Omawiając kolejne powieści, autorka zdradziła, jak znajduje tematy. Do napisania „Ważki” zainspirowała ją osiedlowa gazeta internetowa ze względu na dziennikarstwo, agresywne, nieprofesjonalne: - Ten wątek miał pokazywać podłość pana dziennikarza, który posunął się do czynu bardzo nieetycznego.
Główna bohaterka cyklu kryminalnego – Agata – jest kobietą z przeszłością, w dzieciństwie była molestowana przez przyjaciela rodziny, pediatrę. Autorka pokazuje, jaki miało to wpływ na życie bohaterki i jej wybory.
- Unikam przelewu krwi i kawałkowania ludzi – zastrzega pisarka. – Ponieważ w „Zapłacie” (2015) mamy truciznę, w „Dobrej matce” (2016) zastrzelenie, w „Ważce” (2017) utopienie, zastanawiałam się, co można użyć, żeby nie było rzeki krwi i pomyślałam o zastrzyku (jak w filmie „Przed egzekucją”) – zdradza pomysł na kolejną książkę, którą zatytułowała „Zastrzyk śmierci” (2017).

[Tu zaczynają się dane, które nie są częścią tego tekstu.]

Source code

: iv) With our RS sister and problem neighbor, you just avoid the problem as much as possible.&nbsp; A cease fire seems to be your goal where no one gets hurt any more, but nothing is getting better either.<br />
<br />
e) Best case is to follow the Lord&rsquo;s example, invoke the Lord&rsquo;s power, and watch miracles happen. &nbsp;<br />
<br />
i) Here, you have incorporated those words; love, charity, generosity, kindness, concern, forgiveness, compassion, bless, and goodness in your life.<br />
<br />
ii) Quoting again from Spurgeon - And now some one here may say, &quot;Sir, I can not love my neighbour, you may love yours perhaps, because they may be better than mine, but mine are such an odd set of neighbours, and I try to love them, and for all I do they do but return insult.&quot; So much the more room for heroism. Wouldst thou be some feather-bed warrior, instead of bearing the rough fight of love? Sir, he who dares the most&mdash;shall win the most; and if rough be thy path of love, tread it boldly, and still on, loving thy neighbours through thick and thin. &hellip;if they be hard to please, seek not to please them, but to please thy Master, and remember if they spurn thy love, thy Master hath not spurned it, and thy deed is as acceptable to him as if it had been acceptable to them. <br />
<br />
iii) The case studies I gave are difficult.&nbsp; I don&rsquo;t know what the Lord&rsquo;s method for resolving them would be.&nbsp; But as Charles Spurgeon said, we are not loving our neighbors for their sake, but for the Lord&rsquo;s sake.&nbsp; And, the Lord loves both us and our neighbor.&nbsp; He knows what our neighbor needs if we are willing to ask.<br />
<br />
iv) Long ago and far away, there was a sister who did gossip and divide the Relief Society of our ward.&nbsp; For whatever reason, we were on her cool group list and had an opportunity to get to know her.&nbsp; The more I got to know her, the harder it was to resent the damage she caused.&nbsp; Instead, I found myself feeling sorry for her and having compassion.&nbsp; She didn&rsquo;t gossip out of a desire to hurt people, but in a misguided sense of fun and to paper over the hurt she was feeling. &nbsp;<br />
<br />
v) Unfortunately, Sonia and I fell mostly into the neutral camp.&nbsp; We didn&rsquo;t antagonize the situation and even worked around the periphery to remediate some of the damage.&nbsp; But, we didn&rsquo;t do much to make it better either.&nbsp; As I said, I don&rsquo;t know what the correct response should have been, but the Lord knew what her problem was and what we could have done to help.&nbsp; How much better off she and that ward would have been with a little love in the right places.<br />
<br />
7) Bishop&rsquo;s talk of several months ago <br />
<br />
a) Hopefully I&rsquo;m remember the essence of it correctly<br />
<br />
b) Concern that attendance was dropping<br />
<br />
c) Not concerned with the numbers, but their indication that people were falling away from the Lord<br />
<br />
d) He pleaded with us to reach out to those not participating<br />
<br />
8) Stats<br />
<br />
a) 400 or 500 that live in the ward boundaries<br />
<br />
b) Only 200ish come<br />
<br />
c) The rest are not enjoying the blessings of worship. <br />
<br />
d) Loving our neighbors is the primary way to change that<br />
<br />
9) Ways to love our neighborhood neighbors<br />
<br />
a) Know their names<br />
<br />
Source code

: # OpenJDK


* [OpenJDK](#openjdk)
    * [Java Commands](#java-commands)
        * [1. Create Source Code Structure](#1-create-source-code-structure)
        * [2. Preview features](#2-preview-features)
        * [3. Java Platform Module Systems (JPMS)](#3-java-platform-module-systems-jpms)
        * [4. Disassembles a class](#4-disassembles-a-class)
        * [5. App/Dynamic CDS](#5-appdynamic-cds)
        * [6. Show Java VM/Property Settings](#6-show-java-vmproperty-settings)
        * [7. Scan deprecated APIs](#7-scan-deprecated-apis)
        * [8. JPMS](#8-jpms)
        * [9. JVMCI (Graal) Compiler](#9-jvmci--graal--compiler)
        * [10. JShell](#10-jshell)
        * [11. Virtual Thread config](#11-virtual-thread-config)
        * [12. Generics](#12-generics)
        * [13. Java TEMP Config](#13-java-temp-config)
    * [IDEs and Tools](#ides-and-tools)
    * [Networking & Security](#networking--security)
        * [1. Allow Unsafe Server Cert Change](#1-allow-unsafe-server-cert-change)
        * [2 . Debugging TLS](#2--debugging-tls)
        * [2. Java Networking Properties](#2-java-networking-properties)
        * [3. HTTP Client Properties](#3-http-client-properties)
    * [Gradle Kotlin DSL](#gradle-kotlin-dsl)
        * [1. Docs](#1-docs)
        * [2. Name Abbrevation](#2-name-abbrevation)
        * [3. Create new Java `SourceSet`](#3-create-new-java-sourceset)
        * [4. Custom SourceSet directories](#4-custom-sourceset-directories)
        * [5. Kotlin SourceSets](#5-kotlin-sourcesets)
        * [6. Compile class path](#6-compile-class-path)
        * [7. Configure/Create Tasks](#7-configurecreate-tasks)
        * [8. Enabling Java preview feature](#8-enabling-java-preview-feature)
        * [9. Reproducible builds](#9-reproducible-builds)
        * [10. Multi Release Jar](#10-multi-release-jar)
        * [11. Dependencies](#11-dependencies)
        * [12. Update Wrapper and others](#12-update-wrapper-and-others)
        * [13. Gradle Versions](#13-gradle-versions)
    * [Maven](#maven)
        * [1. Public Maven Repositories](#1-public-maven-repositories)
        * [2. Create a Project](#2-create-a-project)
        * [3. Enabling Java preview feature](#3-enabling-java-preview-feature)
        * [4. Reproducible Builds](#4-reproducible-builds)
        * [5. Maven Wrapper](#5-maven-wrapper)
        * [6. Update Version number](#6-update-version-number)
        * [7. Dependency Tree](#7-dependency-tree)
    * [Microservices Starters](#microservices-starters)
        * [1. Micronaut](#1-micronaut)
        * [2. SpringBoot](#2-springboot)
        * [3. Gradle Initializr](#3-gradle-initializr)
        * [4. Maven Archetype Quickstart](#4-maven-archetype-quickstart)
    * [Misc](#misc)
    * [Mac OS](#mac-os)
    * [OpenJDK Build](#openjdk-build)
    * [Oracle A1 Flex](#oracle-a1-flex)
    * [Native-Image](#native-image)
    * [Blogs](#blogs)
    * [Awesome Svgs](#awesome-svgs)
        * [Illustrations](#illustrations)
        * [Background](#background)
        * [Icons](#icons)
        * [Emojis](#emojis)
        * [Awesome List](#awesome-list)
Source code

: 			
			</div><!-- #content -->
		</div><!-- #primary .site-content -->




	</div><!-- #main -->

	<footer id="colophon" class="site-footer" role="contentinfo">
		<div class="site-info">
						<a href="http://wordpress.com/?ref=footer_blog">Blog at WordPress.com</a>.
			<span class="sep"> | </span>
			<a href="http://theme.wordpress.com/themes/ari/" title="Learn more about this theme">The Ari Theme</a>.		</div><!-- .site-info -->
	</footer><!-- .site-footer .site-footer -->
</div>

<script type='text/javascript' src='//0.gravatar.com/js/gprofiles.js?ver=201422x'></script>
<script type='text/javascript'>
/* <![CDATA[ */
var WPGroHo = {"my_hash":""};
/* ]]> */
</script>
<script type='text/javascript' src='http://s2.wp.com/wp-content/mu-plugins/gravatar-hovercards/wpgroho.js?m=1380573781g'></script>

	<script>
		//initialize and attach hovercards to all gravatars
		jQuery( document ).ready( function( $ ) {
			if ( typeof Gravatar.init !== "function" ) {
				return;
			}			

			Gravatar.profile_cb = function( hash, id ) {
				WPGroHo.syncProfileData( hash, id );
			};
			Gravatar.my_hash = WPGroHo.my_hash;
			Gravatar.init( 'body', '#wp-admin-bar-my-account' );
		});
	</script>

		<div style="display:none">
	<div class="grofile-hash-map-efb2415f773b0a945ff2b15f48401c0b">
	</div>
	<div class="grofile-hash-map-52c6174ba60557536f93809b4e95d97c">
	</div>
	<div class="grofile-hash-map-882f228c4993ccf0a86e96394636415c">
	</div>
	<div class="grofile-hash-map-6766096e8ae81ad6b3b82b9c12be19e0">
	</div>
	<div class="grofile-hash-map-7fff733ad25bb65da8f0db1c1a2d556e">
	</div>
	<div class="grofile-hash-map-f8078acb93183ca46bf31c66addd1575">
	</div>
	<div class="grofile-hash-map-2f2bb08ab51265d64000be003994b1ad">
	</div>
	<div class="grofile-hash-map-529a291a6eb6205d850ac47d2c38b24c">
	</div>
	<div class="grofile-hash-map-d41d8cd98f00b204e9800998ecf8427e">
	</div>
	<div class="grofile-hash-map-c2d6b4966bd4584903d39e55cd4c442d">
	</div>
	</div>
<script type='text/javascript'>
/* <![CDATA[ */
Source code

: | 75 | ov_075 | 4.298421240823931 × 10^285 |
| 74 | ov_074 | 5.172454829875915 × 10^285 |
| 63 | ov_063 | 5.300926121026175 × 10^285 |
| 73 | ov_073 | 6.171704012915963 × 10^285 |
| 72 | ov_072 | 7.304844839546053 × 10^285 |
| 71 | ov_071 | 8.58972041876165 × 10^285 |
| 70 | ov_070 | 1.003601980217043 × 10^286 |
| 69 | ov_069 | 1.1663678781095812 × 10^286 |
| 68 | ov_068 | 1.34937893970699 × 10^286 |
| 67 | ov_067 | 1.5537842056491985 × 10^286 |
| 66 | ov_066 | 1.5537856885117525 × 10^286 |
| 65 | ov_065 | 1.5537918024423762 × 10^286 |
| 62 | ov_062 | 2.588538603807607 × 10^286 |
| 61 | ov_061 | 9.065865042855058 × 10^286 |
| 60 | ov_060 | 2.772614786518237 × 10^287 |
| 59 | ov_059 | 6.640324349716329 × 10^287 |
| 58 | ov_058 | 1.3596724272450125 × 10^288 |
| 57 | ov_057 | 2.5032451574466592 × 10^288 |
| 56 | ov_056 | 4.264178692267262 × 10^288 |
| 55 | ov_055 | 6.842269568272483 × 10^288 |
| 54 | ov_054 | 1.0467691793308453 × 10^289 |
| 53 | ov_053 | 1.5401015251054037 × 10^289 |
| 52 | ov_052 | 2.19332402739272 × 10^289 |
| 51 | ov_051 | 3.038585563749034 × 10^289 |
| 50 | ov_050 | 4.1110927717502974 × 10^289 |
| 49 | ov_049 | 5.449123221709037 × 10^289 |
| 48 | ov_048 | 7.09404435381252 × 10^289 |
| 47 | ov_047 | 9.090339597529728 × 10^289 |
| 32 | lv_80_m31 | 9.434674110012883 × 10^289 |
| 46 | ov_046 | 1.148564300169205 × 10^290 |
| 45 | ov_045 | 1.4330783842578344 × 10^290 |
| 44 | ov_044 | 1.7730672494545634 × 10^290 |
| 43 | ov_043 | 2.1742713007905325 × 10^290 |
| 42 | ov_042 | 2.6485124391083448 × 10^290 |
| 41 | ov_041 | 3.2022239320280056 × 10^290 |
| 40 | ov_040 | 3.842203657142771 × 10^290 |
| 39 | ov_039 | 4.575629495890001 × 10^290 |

W „Grzechu zaniechania” (2018) zostaje zamordowana psychiatra, stosująca kontrowersyjną metodę „odzyskiwania wspomnień” i pokazany jest problem coraz powszechniej dotykający współczesne dzieci. – Jest mnóstwo atrakcji jak smartfony, tablety, dzieci nie wychodzą na podwórko i pasjonują się elektroniką. To przerzuca się na to, że te dzieciaki trochę inaczej się rozwijają. Mają coraz więcej problemów z emocjonowaniem i nauką, nie spotykają się ze sobą. Kontakt wirtualny zastępuje im kontakt z drugim człowiekiem.
Jak zauważyła, rodzice zamiast próbować zmienić tryb życia swoich pociech, idą do psychologa, by postawił diagnozę i wskazał terapię. Powstaje więc coraz więcej prywatnych ośrodków, które zarabiają na tym.
Kolejnym impulsem było coraz częstsze wykorzystywanie dzieci jako karty przetargowej w rozwodach: – Rodzice nie dostrzegają, że oni ze sobą walczą, a najbardziej cierpi dziecko.
Autorka zapowiedziała, że przynajmniej jeszcze dwie książki z tej serii napisze, ze względu na naciski od wydawcy i czytelników.
- Póki co będzie płodozmian, w Dzień Kobiet opublikowałam okładkę I tomu nowej serii „Kopia doskonała”. Bohaterka jest prywatnym detektywem, absolutnym przeciwieństwem Agaty. Ma na imię Celina, też jest po przejściach, ale zupełnie innych, jej rodzice zostali zamordowani, nie znaleziono sprawcy... – zdradziła, zapraszając na promocję tej najnowszej książki podczas Targów Książki.
Szkoda, że tak mało osób skorzystało zaproszenia na to naprawdę ciekawe spotkanie.